Delaying retirement saving

I can see two possible long-term trends resulting from this situation. One is a decline in the number of Americans owning their own homes. Indeed, rental markets in those cities that have had the greatest job growth in the last several years are exploding. And while housing markets in those very same locations are also doing well, foreign and institutional investors are driving much of the latter growth, as are low interest rates.

Probably the most concerning trend is the potential for young workers to postpone saving for retirement. The $300 per month that they could be stashing away into an IRA must instead go to paying off college loans. And the consequences of delaying retirement savings can be dramatic.

If you begin saving $300 per month starting at age 35, earn 7 percent per year on your savings and retire at age 65, you will have amassed a total of $366,000. Contrast that with someone starting at age 25, who will net more than twice as much ($788,000). Imagine how much more comfortable the latter nest egg could make you.

What can a college student do? First, consider the return on investment (ROI) of the chosen university. PayScale.com, a website that reports pay scales for various types of jobs, reports on the ROI from more than 500 schools. They calculate the ROI by surveying alumni to estimate lifetime earnings, measuring the costs of getting a degree and comparing that to the earnings of noncollege graduates. Although the data are limited and fraught with assumptions, it’s the most rigorous approach I’ve seen for analyzing the college investment decision. For more information, visit payscale.com/college-education-value-2013.

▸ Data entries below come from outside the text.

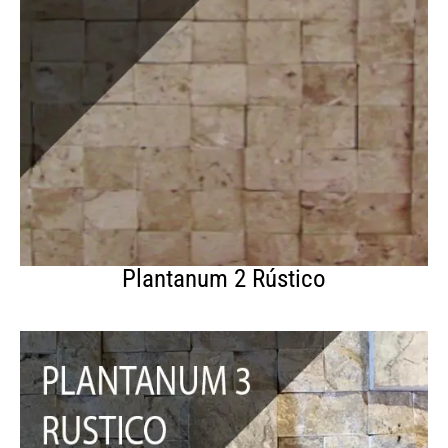
Plantanum 2 Rústico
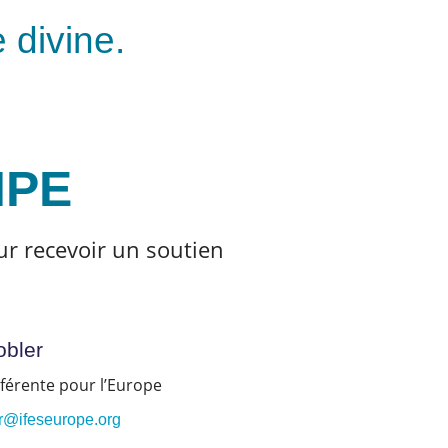
e divine.
IPE
r recevoir un soutien
obler
éférente pour l’Europe
er@ifeseurope.org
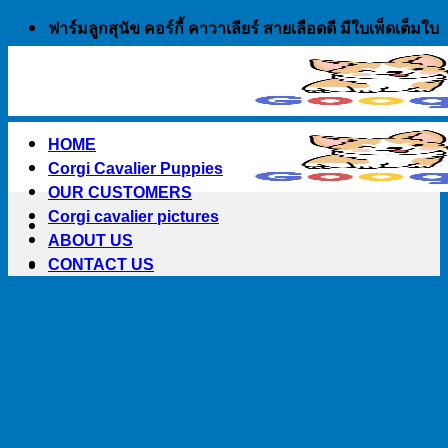
Skip
ฟาร์มลูกสุนัข คอร์กี้ คาวาเลียร์ สายเลือดดี มีใบเพ็ดเต็มใบ
to
content
HOME
Corgi Cavalier Puppies
OUR CUSTOMERS
Corgi cavalier pictures
ABOUT US
CONTACT US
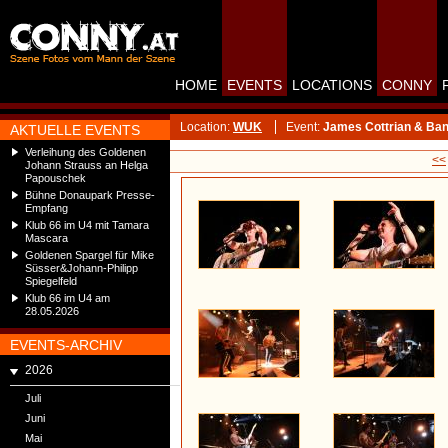
HOME
EVENTS
LOCATIONS
CONNY
Location:
WUK
Event:
James Cottrian & Ban
AKTUELLE EVENTS
Verleihung des Goldenen
<<
Johann Strauss an Helga
Papouschek
Bühne Donaupark Presse-
Empfang
Klub 66 im U4 mit Tamara
Mascara
Goldenen Spargel für Mike
Süsser&Johann-Philipp
Spiegelfeld
Klub 66 im U4 am
28.05.2026
EVENTS-ARCHIV
2026
Juli
Juni
Mai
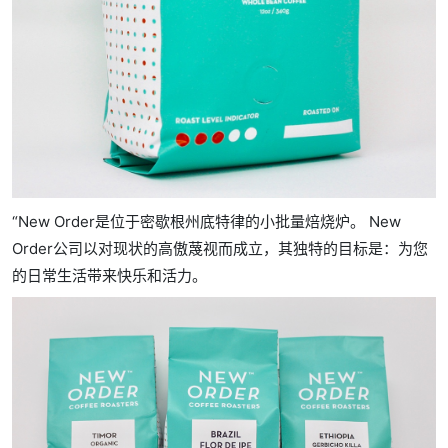
“New Order是位于密歇根州底特律的小批量焙烧炉。 New
Order公司以对现状的高傲蔑视而成立，其独特的目标是：为您
的日常生活带来快乐和活力。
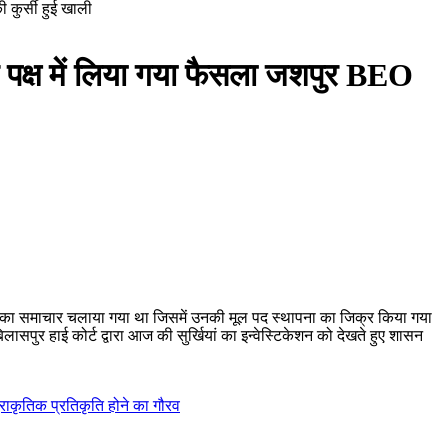
 कुर्सी हुई खाली
े पक्ष में लिया गया फैसला जशपुर BEO
्मा का समाचार चलाया गया था जिसमें उनकी मूल पद स्थापना का जिक्र किया गया
बिलासपुर हाई कोर्ट द्वारा आज की सुर्खियां का इन्वेस्टिकेशन को देखते हुए शासन
्राकृतिक प्रतिकृति होने का गौरव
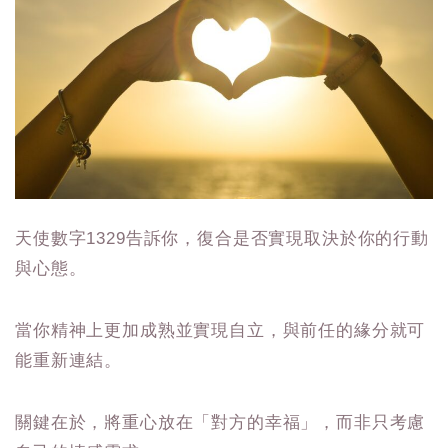
天使數字1329告訴你，復合是否實現取決於你的行動
與心態。
當你精神上更加成熟並實現自立，與前任的緣分就可
能重新連結。
關鍵在於，將重心放在「對方的幸福」，而非只考慮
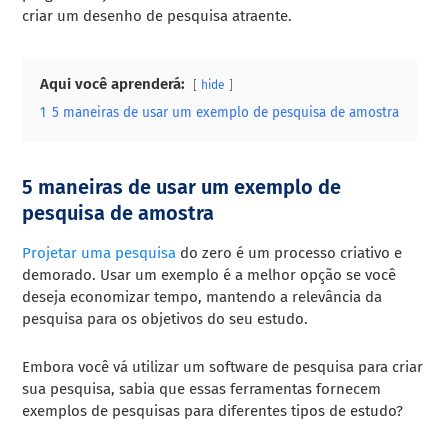
criar um desenho de pesquisa atraente.
Aqui você aprenderá:
hide
1
5 maneiras de usar um exemplo de pesquisa de amostra
5 maneiras de usar um exemplo de
pesquisa de amostra
Projetar uma pesquisa
do zero é um processo criativo e
demorado. Usar um exemplo é a melhor opção se você
deseja economizar tempo, mantendo a relevância da
pesquisa para os objetivos do seu estudo.
Embora você vá utilizar um software de pesquisa para criar
sua pesquisa, sabia que essas ferramentas fornecem
exemplos de pesquisas para diferentes tipos de estudo?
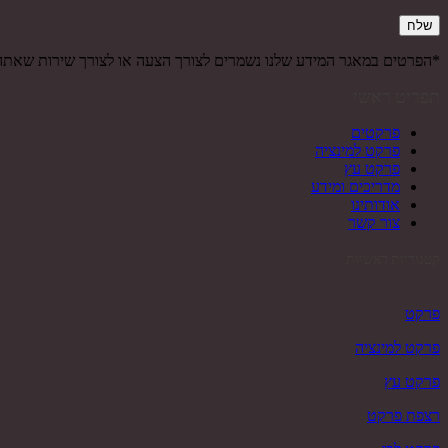
*הפרטים במאגר המידע שלנו נשמרים לצורך הצעה או לצורך שירות שאת
תפריט ראשי
פרקטים
פרקט למינציה
פרקט עץ
מדריכים ומידע
אודותינו
צור קשר
קטגוריות ראשיות
פרקט
פרקט למינציה
פרקט עץ
רצפת פרקט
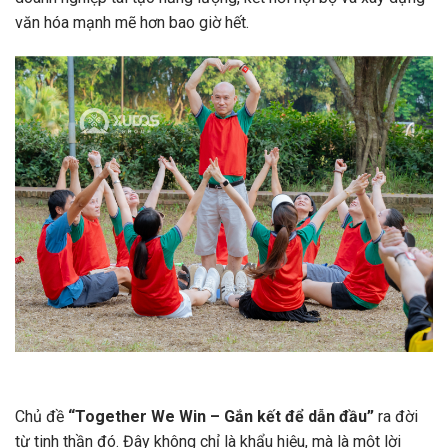
văn hóa mạnh mẽ hơn bao giờ hết.
Chủ đề
“Together We Win – Gắn kết để dẫn đầu”
ra đời
từ tinh thần đó. Đây không chỉ là khẩu hiệu, mà là một lời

Next, students should try to use federal loans before considering the riskier (and more expensive) private loans. There are a number of features of federal loans that make them beneficial, such as income-based payback caps and the opportunity to have the loan forgiven in 25 years (or 10 if you work in a public or nonprofit company). But they also have drawbacks: Federal loans cannot be dismissed through bankruptcy.

Keep in mind that retirement planning, just like debt management, is a necessary part of sound financial planning. Even if it’s difficult, every month you put it off will cost you.